Tras meses de procesamiento en el cluster de una supercomputadora, los investigadores comenzaron usando un algoritmo evolutivo -basado en los postulados de la evolución biológica- para crear miles de posibles diseños para estas nuevas formas de vida. Después aplicaron reglas básicas de biofísica para establecer qué podían hacer las células de la piel o cardíacas y se quedaron con aquellos más exitosos y se desechó el resto.
Luego, los biólogos de Tufts transfirieron estos diseños a la vida: primero recolectaron células madre «cosechadas» de los embriones de ranas africanas, en concreto de la especie Xenopus laevis -de ahí el nombre de los xenobots-; posteriormente las separaron en células individuales y las dejaron incubar.
Por último, con ayuda de unas diminutas pinzas y un electrodo aún mucho más pequeño, las células fueron cortadas y unidas otra vez bajo el microscopio, copiando los modelos conseguidos en el supercomutador.
Ensambladas en formas corporales nunca antes vistas en la naturaleza, las células comenzaron a trabajar juntas, aseguran los investigadores, que explican que las de la piel formaron una arquitectura más pasiva, mientras que las del músculo cardíaco fueron puestas a trabajar creando un movimiento hacia adelante más ordenado.

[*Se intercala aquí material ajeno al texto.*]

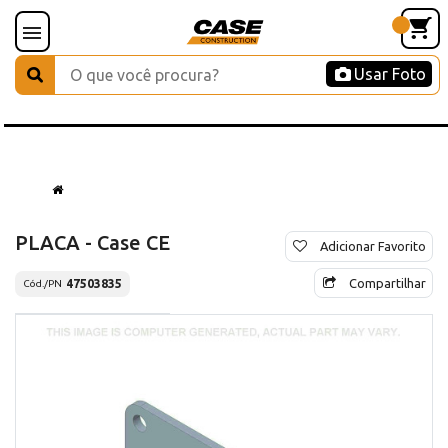
Usar Foto
PLACA - Case CE
Adicionar Favorito
Compartilhar
47503835
Cód./PN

Todo esto, agregan, ayudado por patrones espontáneos de autoorganización, permitiendo que los robots se movieran por su cuenta.
Estos robots son, además, totalmente biodegradables: cuando terminan su trabajo tras siete días, son solo células de piel muertas.
«Miras las células con las que hemos estado construyendo nuestros xenobots y, genómicamente, son ranas; es 100 por 100 su ADN... pero no lo son», apunta Levin, quien se pregunta qué más son capaces de hacer. Y es que, construir estos xenobots -que seguirán desarrollando- es un pequeño paso para descifrar lo que este investigador llama «código morfogenético», que proporciona una visión más profunda de cómo los organismos están organizados y cómo computan y almacenan información basada en sus historias y ambiente.
Aún frágiles. Estos entes reconfigurables pueden moverse de manera coherente y explorar su entorno acuoso durante días o semanas, impulsados por depósitos de energía embrionaria. Sin embargo, si se vuelcan, fallan, como escarabajos volteados sobre sus espaldas.
Las pruebas en laboratorio mostraron que grupos de xenobots se moverían en círculos, empujando los gránulos hacia una ubicación central, de forma espontánea y colectiva. Otros fueron construidos con un agujero a través del centro para reducir la resistencia. En versiones simuladas de estos, los científicos pudieron reutilizar este agujero como una bolsa para transportar con éxito un objeto. 
Muchas tecnologías están hechas de acero, hormigón o plástico. Eso puede hacerlas fuertes o flexibles. Pero también crean problemas ecológicos y de salud humana, como la creciente contaminación plástica en los océanos y la toxicidad de muchos materiales sintéticos y electrónicos.
Este logro también tiene sus desventajas. «El tejido vivo es débil y se degrada», reconocen los científicos. «Es por eso que usamos acero. Los organismos tienen 4.500 millones de años de práctica para regenerarse y continuar décadas», añaden. Y cuando dejan de trabajar, llega la otra cara de la vida, su muerte: se desmoronan sin causar daño.